= Maple Creek phase =

The Maple Creek phase is an archaeological phase, remains of which have been found on the Ohio and Kentucky sides of the Ohio River, primarily around the area of modern Cincinnati. The material culture of the Maple Creek phase is characterized by McWhinney Heavy Stemmed points, Meron-Trimble points, a chipped-stone micro-tool industry, diagnostic features such as earth ovens, and large riverine base camps. This suite of cultural characteristics appear to be shared by a number of sites in this area in the period of approximately 5000-3000 B.P., ending with the Early Woodland period.

Maple Creek phase sites within the Ohio River Valley proper include the Maple Creek site, at the confluence of Maple Creek and the Ohio River in Clermont County, and Mexico Bottoms, in the Ohio River Bottoms of Indiana. Both are described by Kent Vickery as regional base camps with summer and fall occupations.

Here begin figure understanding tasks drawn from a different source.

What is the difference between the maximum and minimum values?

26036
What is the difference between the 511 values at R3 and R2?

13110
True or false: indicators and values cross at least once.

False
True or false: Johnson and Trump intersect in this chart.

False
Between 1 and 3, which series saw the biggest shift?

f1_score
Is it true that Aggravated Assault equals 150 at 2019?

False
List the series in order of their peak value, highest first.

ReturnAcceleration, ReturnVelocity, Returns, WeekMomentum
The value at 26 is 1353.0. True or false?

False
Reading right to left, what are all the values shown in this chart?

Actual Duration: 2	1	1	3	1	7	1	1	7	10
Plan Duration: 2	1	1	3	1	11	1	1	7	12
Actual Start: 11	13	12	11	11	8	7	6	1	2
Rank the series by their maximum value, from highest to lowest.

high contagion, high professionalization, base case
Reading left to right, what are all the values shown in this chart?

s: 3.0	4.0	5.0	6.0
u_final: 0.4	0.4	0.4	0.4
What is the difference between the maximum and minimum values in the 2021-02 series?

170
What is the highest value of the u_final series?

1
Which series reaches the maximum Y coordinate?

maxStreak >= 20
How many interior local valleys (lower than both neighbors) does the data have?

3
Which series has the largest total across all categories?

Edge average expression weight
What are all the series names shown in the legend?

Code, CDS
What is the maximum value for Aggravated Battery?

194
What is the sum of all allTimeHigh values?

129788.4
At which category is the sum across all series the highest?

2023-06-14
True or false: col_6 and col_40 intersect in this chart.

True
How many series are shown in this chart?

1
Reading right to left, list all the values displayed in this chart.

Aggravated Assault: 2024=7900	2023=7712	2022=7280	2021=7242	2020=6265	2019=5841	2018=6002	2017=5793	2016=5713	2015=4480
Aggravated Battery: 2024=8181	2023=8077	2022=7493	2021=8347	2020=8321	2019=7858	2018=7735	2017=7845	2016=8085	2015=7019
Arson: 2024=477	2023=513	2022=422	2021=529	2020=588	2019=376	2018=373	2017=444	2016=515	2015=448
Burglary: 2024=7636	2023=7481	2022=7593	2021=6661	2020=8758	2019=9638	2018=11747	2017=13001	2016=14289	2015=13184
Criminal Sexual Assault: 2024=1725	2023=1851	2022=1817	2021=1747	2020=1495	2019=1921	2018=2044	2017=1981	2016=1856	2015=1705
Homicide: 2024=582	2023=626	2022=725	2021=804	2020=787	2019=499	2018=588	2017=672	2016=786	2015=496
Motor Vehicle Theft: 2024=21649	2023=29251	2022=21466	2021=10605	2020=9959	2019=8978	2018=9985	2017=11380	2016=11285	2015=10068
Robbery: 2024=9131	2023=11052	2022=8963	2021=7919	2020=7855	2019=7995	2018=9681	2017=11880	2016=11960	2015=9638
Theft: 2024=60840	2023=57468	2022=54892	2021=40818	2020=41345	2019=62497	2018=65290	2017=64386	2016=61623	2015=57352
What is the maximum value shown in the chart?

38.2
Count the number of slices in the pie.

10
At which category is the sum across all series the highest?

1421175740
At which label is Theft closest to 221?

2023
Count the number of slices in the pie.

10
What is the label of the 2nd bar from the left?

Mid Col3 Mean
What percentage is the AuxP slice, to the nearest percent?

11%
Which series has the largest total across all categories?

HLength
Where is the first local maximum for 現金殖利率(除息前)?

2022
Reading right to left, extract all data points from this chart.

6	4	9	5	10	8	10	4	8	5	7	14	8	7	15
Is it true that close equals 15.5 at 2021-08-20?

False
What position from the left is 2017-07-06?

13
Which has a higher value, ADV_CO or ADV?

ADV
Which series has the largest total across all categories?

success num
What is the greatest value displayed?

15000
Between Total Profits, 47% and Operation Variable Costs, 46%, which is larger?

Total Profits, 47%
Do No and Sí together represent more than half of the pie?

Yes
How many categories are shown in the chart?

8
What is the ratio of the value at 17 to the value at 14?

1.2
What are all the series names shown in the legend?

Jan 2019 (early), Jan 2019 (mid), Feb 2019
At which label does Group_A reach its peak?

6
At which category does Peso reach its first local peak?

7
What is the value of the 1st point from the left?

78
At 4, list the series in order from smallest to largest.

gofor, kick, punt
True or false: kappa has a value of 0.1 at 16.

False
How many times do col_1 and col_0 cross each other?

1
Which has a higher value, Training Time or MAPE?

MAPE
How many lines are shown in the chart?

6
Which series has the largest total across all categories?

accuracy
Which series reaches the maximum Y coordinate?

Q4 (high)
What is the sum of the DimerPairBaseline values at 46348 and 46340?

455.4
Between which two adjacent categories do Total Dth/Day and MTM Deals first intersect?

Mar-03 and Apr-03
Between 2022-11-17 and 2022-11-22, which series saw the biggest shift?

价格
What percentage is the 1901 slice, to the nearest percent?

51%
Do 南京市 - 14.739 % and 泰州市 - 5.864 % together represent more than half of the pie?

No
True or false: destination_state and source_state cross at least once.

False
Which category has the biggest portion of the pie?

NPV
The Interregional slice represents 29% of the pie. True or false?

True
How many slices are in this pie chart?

Sites have also been found further east than Cincinnati, along the Ohio River. The Mabel Hall site, on the Ohio River floodplain, in Lawrence County, Ohio, is another example of a site that bears affinities to the Maple Creek phase, although it is considerably east of the area that is generally identified with the phase. It has a Late Archaic-Early Woodland period occupation with a minor Late Woodland component. Late Archaic stemmed points, some of which are similar to McWhinney Heavy Stemmed points, are present at this site, as well as Early Woodland Fayette Thick ceramics. The Davisson Farm site in Lawrence County has a Maple Creek component and a Late Archaic component that Purtill describes as Laurentian Archaic.

Fewer cultural diagnostics are attributable to upland populations far from the major river valleys. However, upland Maple Creek culture sites are known at the Houpt site, Glacken site, and the Oberschlake #1 site.